There had been rumours that pilots were leaving Emirates in droves for better-paid jobs in China and other concerns were raised about the level of experience amongst Emirates’ existing flight crew community. Other rumours from internal sources suggest the airline is operating some flights with fewer pilots than would normally be expected.
Sir Tim tours a new-look interior of a Boeing 777-200. Photo Credit: Emirates
The Grounded Planes
Sir Tim didn’t confirm how many planes will be grounded over the summer months but he did seem to suggest the decision to do so had been in response to both the pilot shortage and waning demand during Ramadan.
Clark told Bloomberg:
“They start moving again in about a weeks time.”
“So during the course of the summer they’re all taking up. And by September/ October, we have 267 aircraft that will all be flying by then.”
The timescale for getting the entire fleet back up and running would tie in with Sir Tim’s previous estimates for recruiting enough pilots in order to make up for the shortfall in crew numbers.
A Merger With Etihad
On the back of Etihad Airways making a huge loss in 2016 – and the likelihood of last year’s results being just as bad – there have been continuing rumours that Etihad might want to join forces with Emirates in what would be a mega-merger between the two airlines.
Both airlines have rejected those rumours although the carriers are “cooperating” in other areas. Here’s what Clark now has to say on the possibility of a merger:
“On the short term/medium term horizon, I would say no”
“We are working with Etihad to try and look at areas of common ground without mixing up the brands and entering into areas that we are competing.”
“But there are a lot of things going on behind the scenes which will allow us to things better. And I think they recognise that working with us is a good idea. And us with them.”
Emirates ‘Lite’ and Premium Economy
We already know that Emirates plans to launch its first Premium Economy cabin in 2020 – becoming the first Middle East airline to do so. The seats will come fitted on the next wave of Airbus A380’s due to be delivered to the airline and will likely be retrofitted to other plane’s in due course.
We’ve also heard of Sir Tim’s plans to ‘unbundle’ fares – perhaps even creating a separate economy cabin which offers fewer amenities than what passengers previously enjoy. Here was his update:
“We will be doing a bit of that (unbundling fares)”
“We recognise that there are people who want a much cheaper fare. We will be looking at de-bundling, unbundling to give people perhaps a hand baggage only fare – because they don’t want anything else.”

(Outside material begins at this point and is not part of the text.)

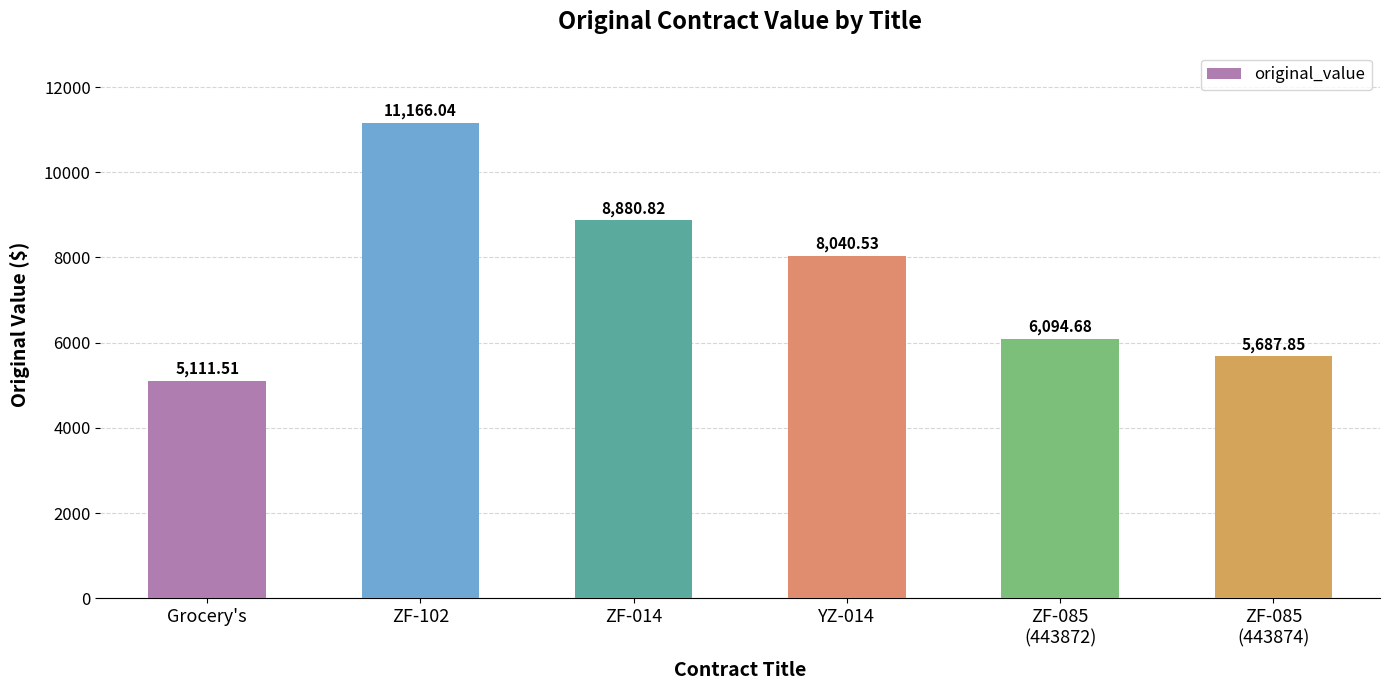

At which category does the chart reach its minimum across all series?

Grocery's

Explaining his rationale, Clarke commented:
“Unbundling, restructuring, reclustering, and pricing are what people actually want – not what we tell them they’re going to do.”
As for how long all this would take, Sir Tim said:
“Premium economy in the next two years and the possibility of a new category of economy within about the same timescale”
“For Emirates, we’re very strong. Our forward bookings are strong. We’re looking forward to a very robust summer, notwithstanding the fact that we’ve had to increase the fares. It seems the demand is strong even with the fares higher than they were six months ago. We remain very optimistic about that.”
Sir Tim also seemed optimistic about the threat of low-cost long-haul airlines, saying he didn’t expect airlines like Norwegian to “cannibalise existing markets” but it would simply mean “more people are travelling.”
One area of caution, however, was the rise in oil prices. While this is good for bolstering Emirates’ bookings for premium passengers who work in the oil and gas sector, it’s not so good when fuel remains the single highest cost for the airline – currently at 27%.
Sir Tim believes the airline will perform very well with oil prices around the $50-$60 per barrel range, saying he is looking for “equilibrium.”
Nonetheless, Clark says Emirates won’t be about to start fuel hedging. Saying there is “too much evidence in the past of airlines that have hedged and have come unstuck.”